Karşılıklı gidip gelmekten herkes mutlu bugünlerde. Özellikle Avrupa Schengen vize sorunu çıkarınca, kapıda vize uygulamasına talep arttı. Karşı kıyı, tam kapı komşusu oldu. Leros da kapıda vize
ile gidebileceğiniz 10 adadan biri…
KAPIDA VİZE İLE TAM KAPI KOMŞUSU OLDUK
Leros’a gelince… Benim en huzur bulduğum adalardan biri. Pırıl pırıl denizi, beyaz renkli ve küçük evleri ile bu ada, turistlerin uğrak noktası.
Ama daha çok dinlenmek, yüzmek ve dost sohbetleri için biçilmiş kaftan.
Adadaki en popüler yer ise Panteli Plajı. Durgun denizi, demirleyen tekneleri ve balıkçılarıyla meşhur. Leros ve Panteli plajının en bilinen restoranlarından biri de az önce hikayesini anlattığı Apostolis’in ailesiyle birlikte işlettiği Psarapoula Taverna. Herkesin bildiği adla Apostolis…
Tüm gün plajını kullanıp, muhteşem lezzetlerini tadabiliyorsunuz. Akşamları ise yer bulmak oldukça zor.
İşletmenin sahibi Apostolis ve oğlu Thassos, benim de çok yakın arkadaşlarım. Yıllar önce Hürriyet, hikayesini yazmam için gönderdiğinde tanışıp dost olmuştuk.
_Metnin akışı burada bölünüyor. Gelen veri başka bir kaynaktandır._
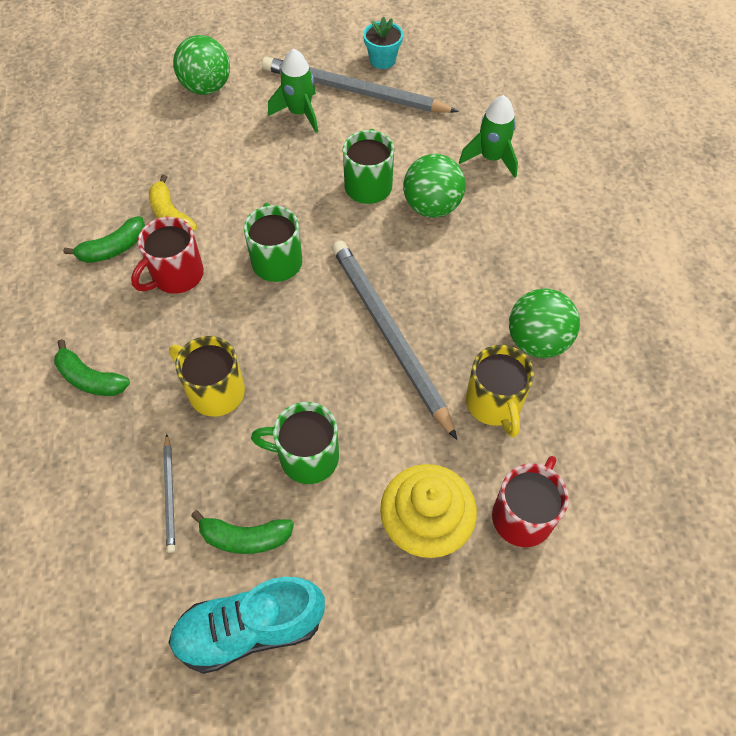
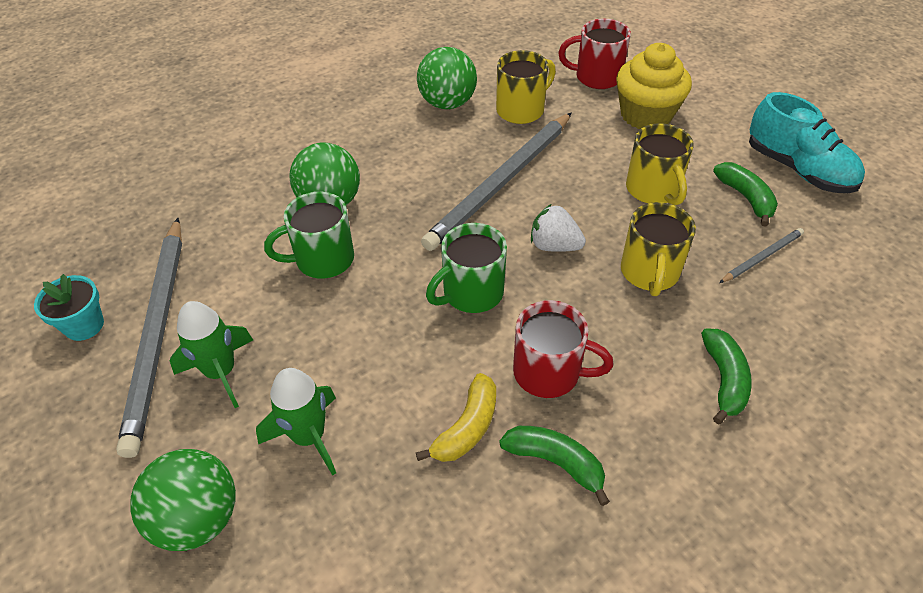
camera: 115 degrees left, 10 degrees down
(288, 337) = (554, 246): none -> white strawberry
(306, 457) = (653, 190): green mug -> yellow mug
(491, 158) = (239, 181): green rocket -> green rocket (308, 437)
Apostolis hikayelerini şöyle anlatıyor:
APOSTOLİS’İN SOHBETİ VE LEZZETLERİ
“Burası bir aile tavernası. 1962’de küçük bir kahveydi, babamındı. Başka bir yerdeydi. 1985’te ben ele aldım. Bu koya geldim. Önceleri babamdan tanıdığım bir Türk aile geliyordu. O zaman tanıştık. Ondan sonra Türkler gelmeye başladı. Şimdi en iyi müşterilerimiz. İstanbullular daha çok gelmeye başladı. Ben hiçbir zaman bir seferliğine bakmam, bu yüzden de bir kere gelenler uzun yıllar geliyor. Türkler burada başka bir tavernaya gitmiyor. Haftada iki, üç gün gelip, teknelerini bağlıyorlar. Telefonla yoldan arayıp rezervasyon yaptırıyorlar. Kahvaltı, öğle, akşam yemeği yiyorlar, denize giriyorlar. Sonra tekneye gidiyorlar. Mutfakta eşim var. Yanında yardımcıları da olsa, bütün bu lezzetleri o hazırlıyor. Ünlü işadamları, siyasetçiler, spor dünyasından isimler geliyor. Yatçılar, yelkenciler geliyor. Kaptanlar da bazen tekneyle gezdirdikleri insanları buraya getiriyor. Benim de Türkiye’de çok dostlarım var. Ben de tatilimde Türkiye’ye gidiyorum.”